Environmental enrichment improves declined cognition induced by prenatal inflammatory exposure in aged CD-1 mice: Role of NGPF2 and PSD-95

Ming-Zhu Ni; Yue-Ming Zhang; Yun Li; Qi-Tao Wu; Zhe-Zhe Zhang; Jing Chen; Bao-Ling Luo; Xue-Wei Li; Gui-Hai Chen

doi:10.3389/fnagi.2022.1021237

Environmental enrichment improves declined cognition induced by prenatal inflammatory exposure in aged CD-1 mice: Role of NGPF2 and PSD-95

Front Aging Neurosci. 2022 Nov 21:14:1021237. doi: 10.3389/fnagi.2022.1021237. eCollection 2022.

Authors

Ming-Zhu Ni¹, Yue-Ming Zhang¹, Yun Li¹, Qi-Tao Wu¹, Zhe-Zhe Zhang¹, Jing Chen¹, Bao-Ling Luo¹, Xue-Wei Li², Gui-Hai Chen¹

Affiliations

¹ Department of Neurology (Sleep Disorders), The Affiliated Chaohu Hospital of Anhui Medical University, Hefei, China.
² Department of Neurology, The First Affiliated Hospital, Hengyang Medical School, University of South China, Hengyang, China.

Abstract

Introduction: Research suggests that prenatal inflammatory exposure could accelerate age-related cognitive decline that may be resulted from neuroinflammation and synaptic dysfunction during aging. Environmental enrichment (EE) may mitigate the cognitive and synaptic deficits. Neurite growth-promoting factor 2 (NGPF2) and postsynaptic density protein 95 (PSD-95) play critical roles in neuroinflammation and synaptic function, respectively.
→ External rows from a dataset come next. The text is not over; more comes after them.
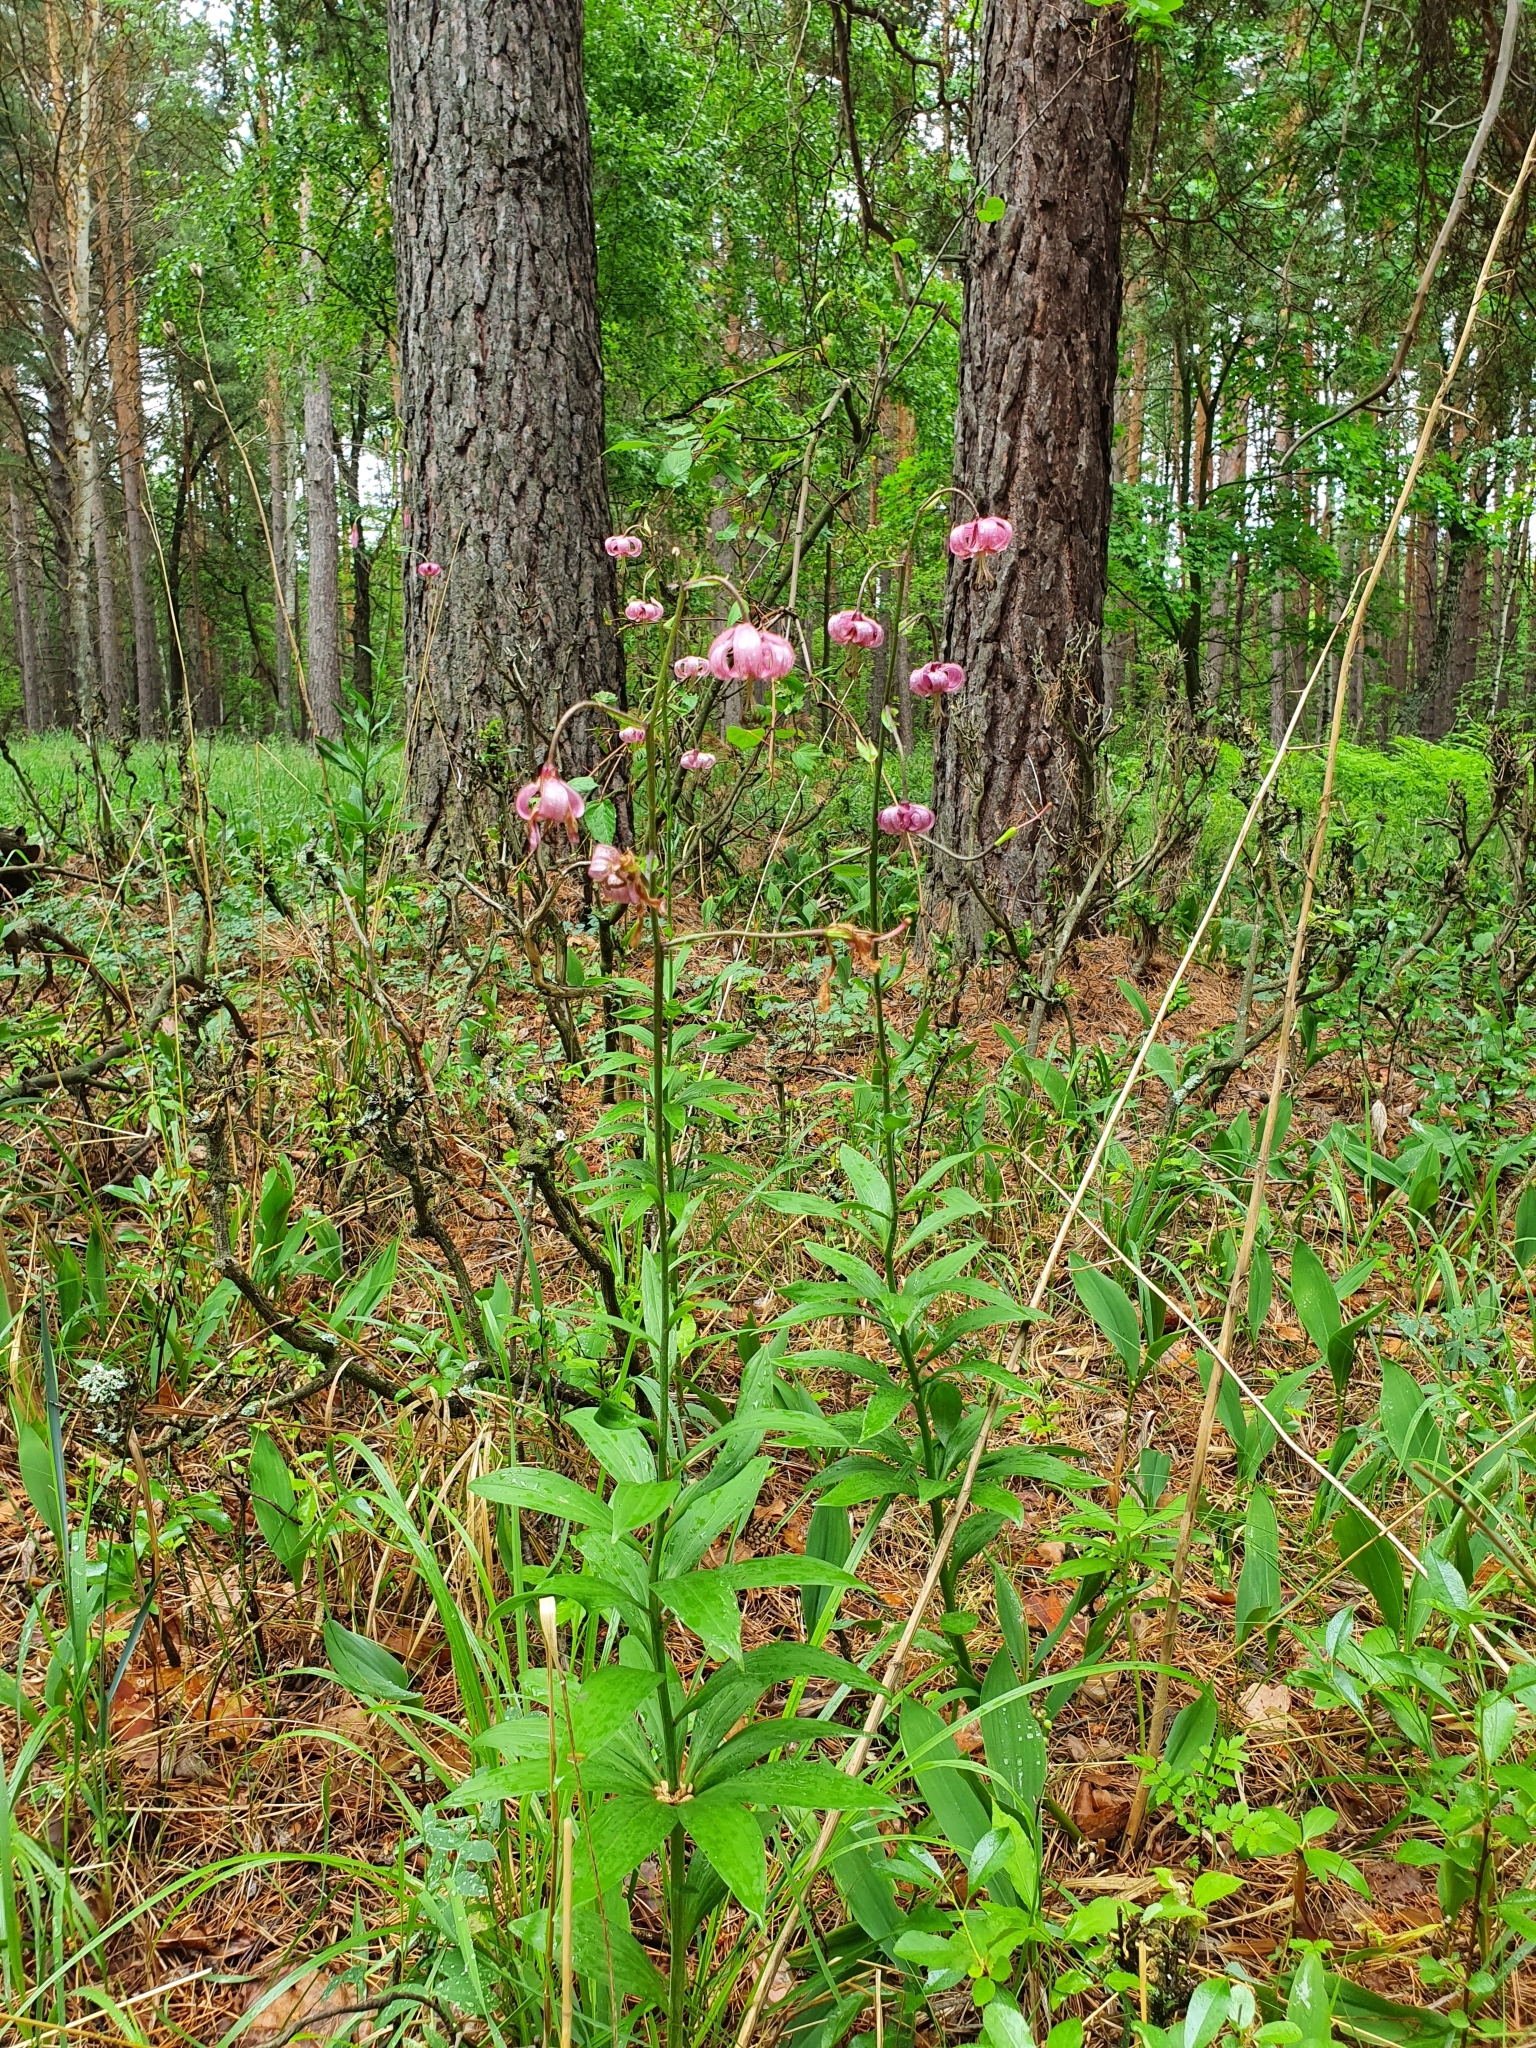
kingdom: Plantae
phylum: Tracheophyta
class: Liliopsida
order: Liliales
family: Liliaceae
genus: Lilium
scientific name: Lilium martagon
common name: Martagon lily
Methods: We examined whether this adversity and EE exposure can cause alterations in Ngpf2 and Psd-95 expression. In this study, CD-1 mice received intraperitoneal injection of lipopolysaccharide (50 μg/kg) or normal saline from gestational days 15-17. After weaning, half of the male offspring under each treatment were exposed to EE. The Morris water maze was used to assess spatial learning and memory at 3 and 15 months of age, whereas quantitative real-time polymerase chain reaction and Western blotting were used to measure hippocampal mRNA and protein levels of NGPF2 and PSD-95, respectively. Meanwhile, serum levels of IL-6, IL-1β, and TNF-α were determined by enzyme-linked immunosorbent assay.

Results: The results showed that aged mice exhibited poor spatial learning and memory ability, elevated NGPF2 mRNA and protein levels, and decreased PSD-95 mRNA and protein levels relative to their young counterparts during natural aging. Embryonic inflammatory exposure accelerated age-related changes in spatial cognition, and in Ngpf2 and Psd-95 expression. Additionally, the levels of Ngpf2 and Psd-95 products were significantly positively and negatively correlated with cognitive dysfunction, respectively, particularly in prenatal inflammation-exposed aged mice. Changes in serum levels of IL-6, IL-1β, and TNF-α reflective of systemic inflammation and their correlation with cognitive decline during accelerated aging were similar to those of hippocampal NGPF2. EE exposure could partially restore the accelerated decline in age-related cognitive function and in Psd-95 expression, especially in aged mice.

Discussion: Overall, the aggravated cognitive disabilities in aged mice may be related to the alterations in Ngpf2 and Psd-95 expression and in systemic state of inflammation due to prenatal inflammatory exposure, and long-term EE exposure may ameliorate this cognitive impairment by upregulating Psd-95 expression.

Keywords: NGPF2; PSD-95; aging; environmental enrichment; inflammation; learning and memory.